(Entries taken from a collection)
---
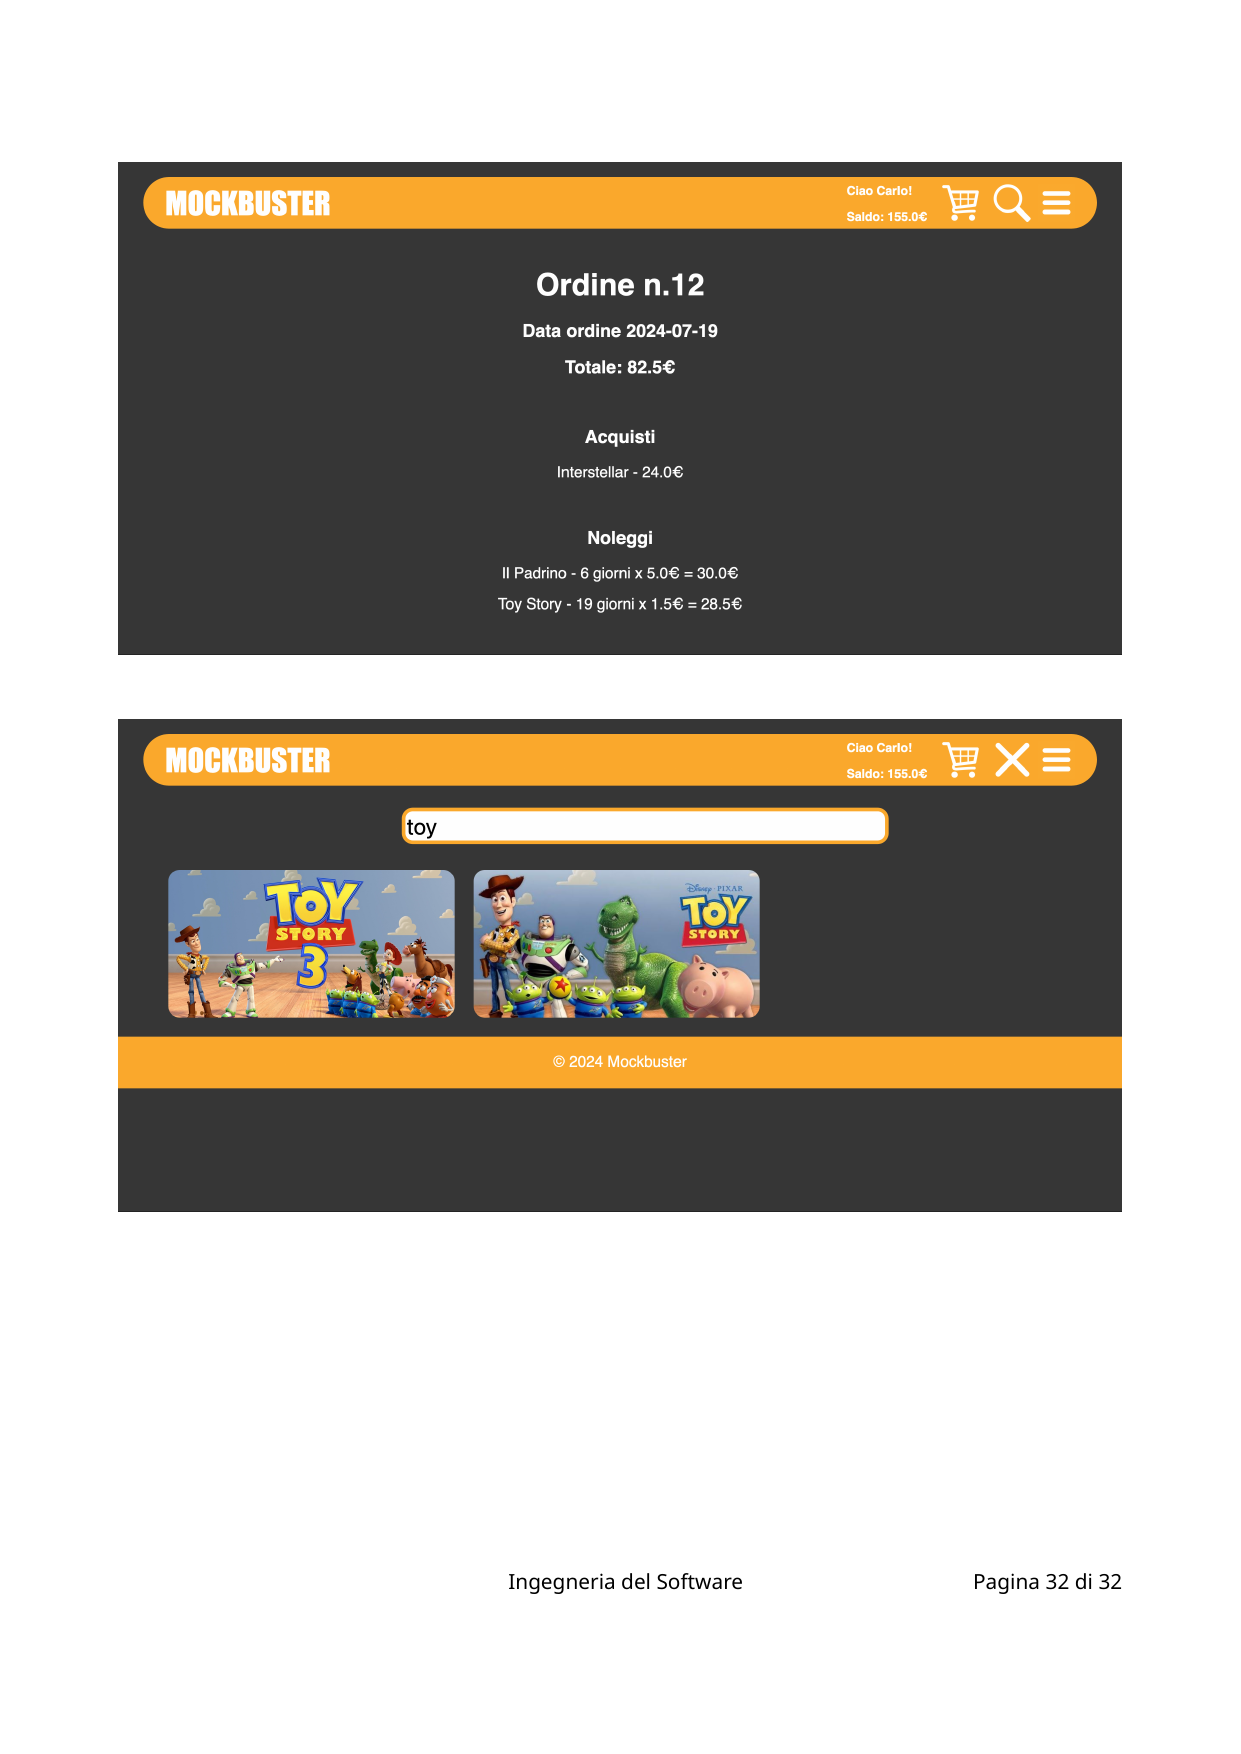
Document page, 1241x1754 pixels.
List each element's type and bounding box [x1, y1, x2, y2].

picture [118, 162, 1122, 655]
picture [118, 719, 1122, 1212]
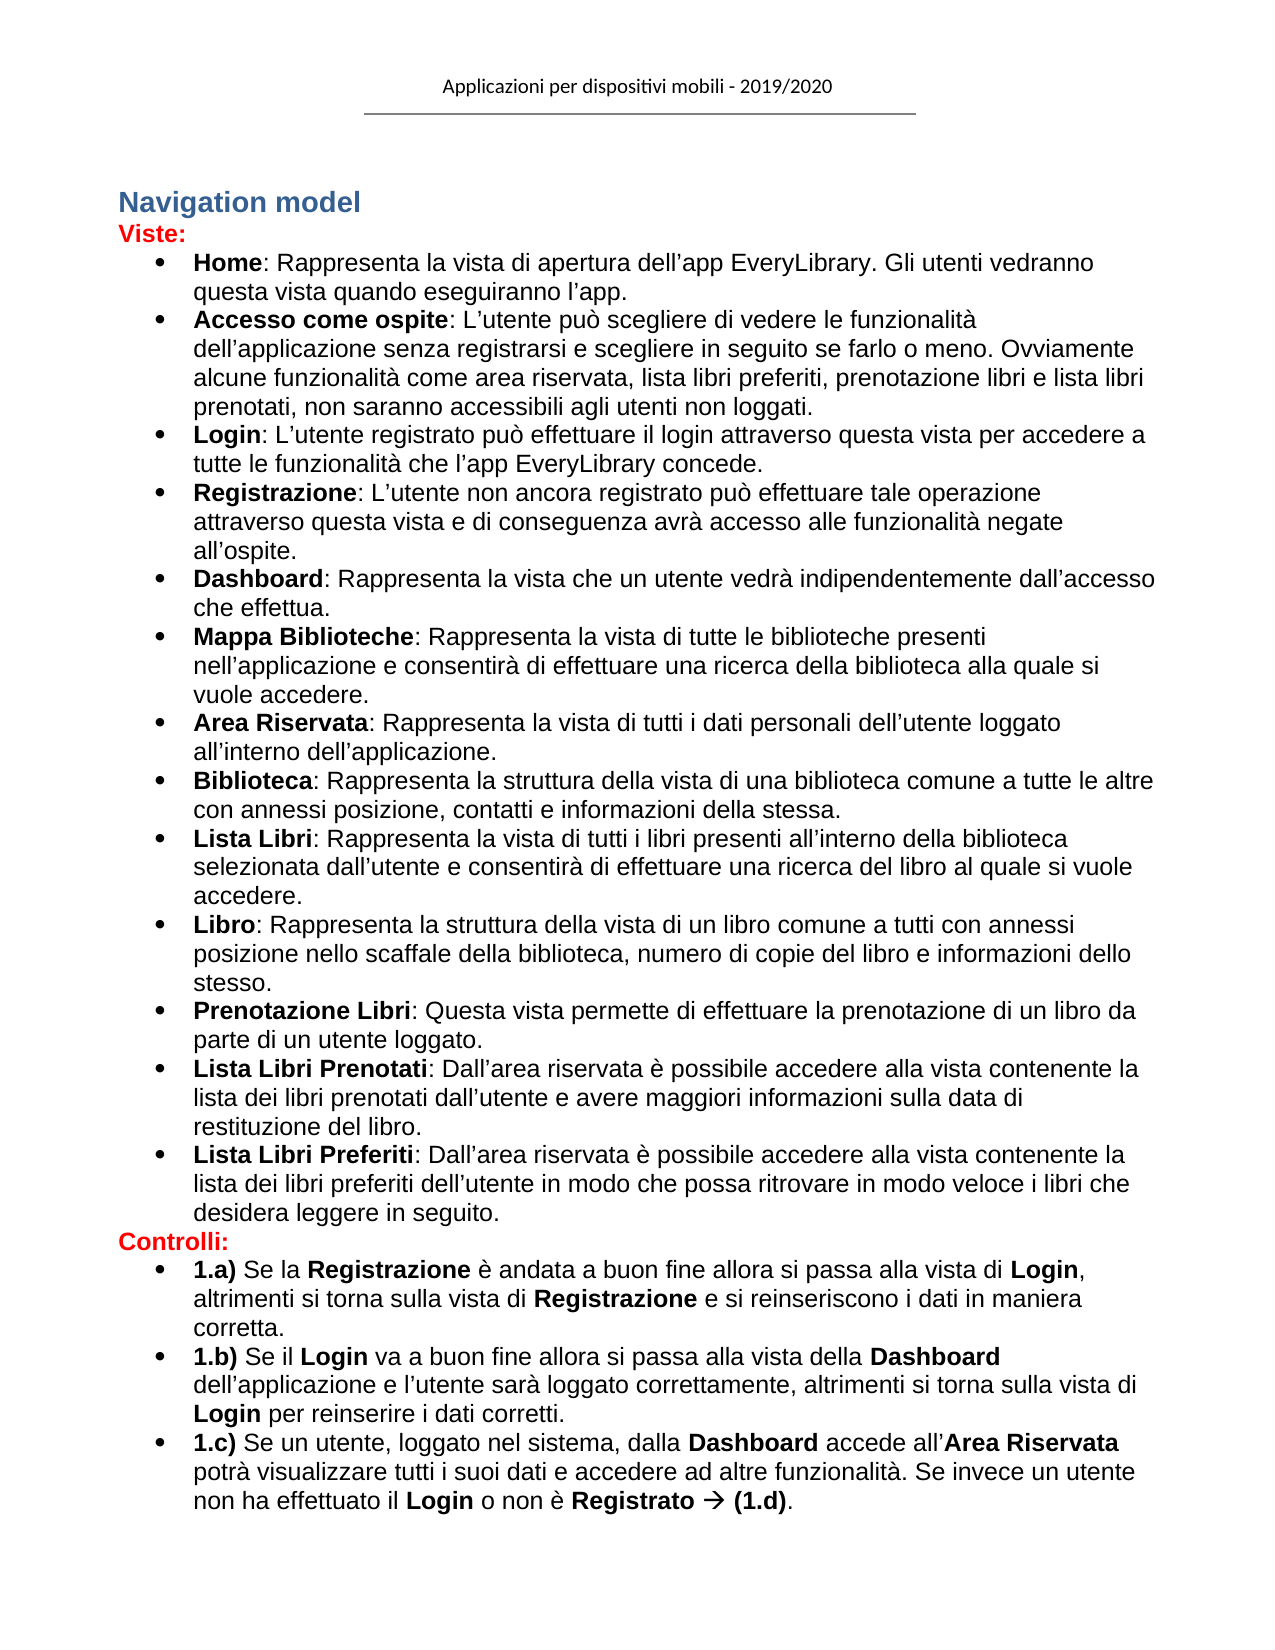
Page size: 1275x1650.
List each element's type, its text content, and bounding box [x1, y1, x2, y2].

list Registrazione: L’utente non ancora registrato può effettuare tale operazione attraverso questa vista e di conseguenza avrà accesso alle funzionalità negate all’ospite. [156, 478, 1157, 564]
list Login: L’utente registrato può effettuare il login attraverso questa vista per accedere a tutte le funzionalità che l’app EveryLibrary concede. [156, 420, 1157, 478]
list Lista Libri Prenotati: Dall’area riservata è possibile accedere alla vista contenente la lista dei libri prenotati dall’utente e avere maggiori informazioni sulla data di restituzione del libro. [156, 1054, 1157, 1140]
list Home: Rappresenta la vista di apertura dell’app EveryLibrary. Gli utenti vedranno questa vista quando eseguiranno l’app. [156, 248, 1157, 305]
text Controlli: [118, 1227, 1157, 1255]
list Mappa Biblioteche: Rappresenta la vista di tutte le biblioteche presenti nell’applicazione e consentirà di effettuare una ricerca della biblioteca alla quale si vuole accedere. [156, 622, 1157, 708]
list Dashboard: Rappresenta la vista che un utente vedrà indipendentemente dall’accesso che effettua. [156, 564, 1157, 622]
list 1.b) Se il Login va a buon fine allora si passa alla vista della Dashboard dell’applicazione e l’utente sarà loggato correttamente, altrimenti si torna sulla vista di Login per reinserire i dati corretti. [156, 1342, 1157, 1428]
list 1.a) Se la Registrazione è andata a buon fine allora si passa alla vista di Login, altrimenti si torna sulla vista di Registrazione e si reinseriscono i dati in maniera corretta. [156, 1255, 1157, 1342]
list Lista Libri Preferiti: Dall’area riservata è possibile accedere alla vista contenente la lista dei libri preferiti dell’utente in modo che possa ritrovare in modo veloce i libri che desidera leggere in seguito. [156, 1140, 1157, 1227]
subtitle Navigation model [118, 185, 1157, 219]
list Biblioteca: Rappresenta la struttura della vista di una biblioteca comune a tutte le altre con annessi posizione, contatti e informazioni della stessa. [156, 766, 1157, 823]
list Lista Libri: Rappresenta la vista di tutti i libri presenti all’interno della biblioteca selezionata dall’utente e consentirà di effettuare una ricerca del libro al quale si vuole accedere. [156, 823, 1157, 910]
list Accesso come ospite: L’utente può scegliere di vedere le funzionalità dell’applicazione senza registrarsi e scegliere in seguito se farlo o meno. Ovviamente alcune funzionalità come area riservata, lista libri preferiti, prenotazione libri e lista libri prenotati, non saranno accessibili agli utenti non loggati. [156, 305, 1157, 420]
list Area Riservata: Rappresenta la vista di tutti i dati personali dell’utente loggato all’interno dell’applicazione. [156, 708, 1157, 766]
text Viste: [118, 219, 1157, 248]
list Libro: Rappresenta la struttura della vista di un libro comune a tutti con annessi posizione nello scaffale della biblioteca, numero di copie del libro e informazioni dello stesso. [156, 910, 1157, 996]
list Prenotazione Libri: Questa vista permette di effettuare la prenotazione di un libro da parte di un utente loggato. [156, 996, 1157, 1054]
list 1.c) Se un utente, loggato nel sistema, dalla Dashboard accede all’Area Riservata potrà visualizzare tutti i suoi dati e accedere ad altre funzionalità. Se invece un utente non ha effettuato il Login o non è Registrato (1.d). [156, 1428, 1157, 1514]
---
** Your goal **
Every line above should be returned exactly; the pictures stay out.

** Finished exercise **
Document page, 1241x1754 pixels.
List each element's type and bounding box [x1, y1, x2, y2].

picture [118, 162, 1122, 655]
picture [118, 719, 1122, 1212]
Page size: 1275x1650.
List each element's type, its text content, and bounding box [x1, y1, x2, y2].

list Registrazione: L’utente non ancora registrato può effettuare tale operazione attraverso questa vista e di conseguenza avrà accesso alle funzionalità negate all’ospite. [156, 478, 1157, 564]
list Login: L’utente registrato può effettuare il login attraverso questa vista per accedere a tutte le funzionalità che l’app EveryLibrary concede. [156, 420, 1157, 478]
list Lista Libri Prenotati: Dall’area riservata è possibile accedere alla vista contenente la lista dei libri prenotati dall’utente e avere maggiori informazioni sulla data di restituzione del libro. [156, 1054, 1157, 1140]
list Home: Rappresenta la vista di apertura dell’app EveryLibrary. Gli utenti vedranno questa vista quando eseguiranno l’app. [156, 248, 1157, 305]
text Controlli: [118, 1227, 1157, 1255]
list Mappa Biblioteche: Rappresenta la vista di tutte le biblioteche presenti nell’applicazione e consentirà di effettuare una ricerca della biblioteca alla quale si vuole accedere. [156, 622, 1157, 708]
list Dashboard: Rappresenta la vista che un utente vedrà indipendentemente dall’accesso che effettua. [156, 564, 1157, 622]
list 1.b) Se il Login va a buon fine allora si passa alla vista della Dashboard dell’applicazione e l’utente sarà loggato correttamente, altrimenti si torna sulla vista di Login per reinserire i dati corretti. [156, 1342, 1157, 1428]
list 1.a) Se la Registrazione è andata a buon fine allora si passa alla vista di Login, altrimenti si torna sulla vista di Registrazione e si reinseriscono i dati in maniera corretta. [156, 1255, 1157, 1342]
list Lista Libri Preferiti: Dall’area riservata è possibile accedere alla vista contenente la lista dei libri preferiti dell’utente in modo che possa ritrovare in modo veloce i libri che desidera leggere in seguito. [156, 1140, 1157, 1227]
subtitle Navigation model [118, 185, 1157, 219]
list Biblioteca: Rappresenta la struttura della vista di una biblioteca comune a tutte le altre con annessi posizione, contatti e informazioni della stessa. [156, 766, 1157, 823]
list Lista Libri: Rappresenta la vista di tutti i libri presenti all’interno della biblioteca selezionata dall’utente e consentirà di effettuare una ricerca del libro al quale si vuole accedere. [156, 823, 1157, 910]
list Accesso come ospite: L’utente può scegliere di vedere le funzionalità dell’applicazione senza registrarsi e scegliere in seguito se farlo o meno. Ovviamente alcune funzionalità come area riservata, lista libri preferiti, prenotazione libri e lista libri prenotati, non saranno accessibili agli utenti non loggati. [156, 305, 1157, 420]
list Area Riservata: Rappresenta la vista di tutti i dati personali dell’utente loggato all’interno dell’applicazione. [156, 708, 1157, 766]
text Viste: [118, 219, 1157, 248]
list Libro: Rappresenta la struttura della vista di un libro comune a tutti con annessi posizione nello scaffale della biblioteca, numero di copie del libro e informazioni dello stesso. [156, 910, 1157, 996]
list Prenotazione Libri: Questa vista permette di effettuare la prenotazione di un libro da parte di un utente loggato. [156, 996, 1157, 1054]
list 1.c) Se un utente, loggato nel sistema, dalla Dashboard accede all’Area Riservata potrà visualizzare tutti i suoi dati e accedere ad altre funzionalità. Se invece un utente non ha effettuato il Login o non è Registrato (1.d). [156, 1428, 1157, 1514]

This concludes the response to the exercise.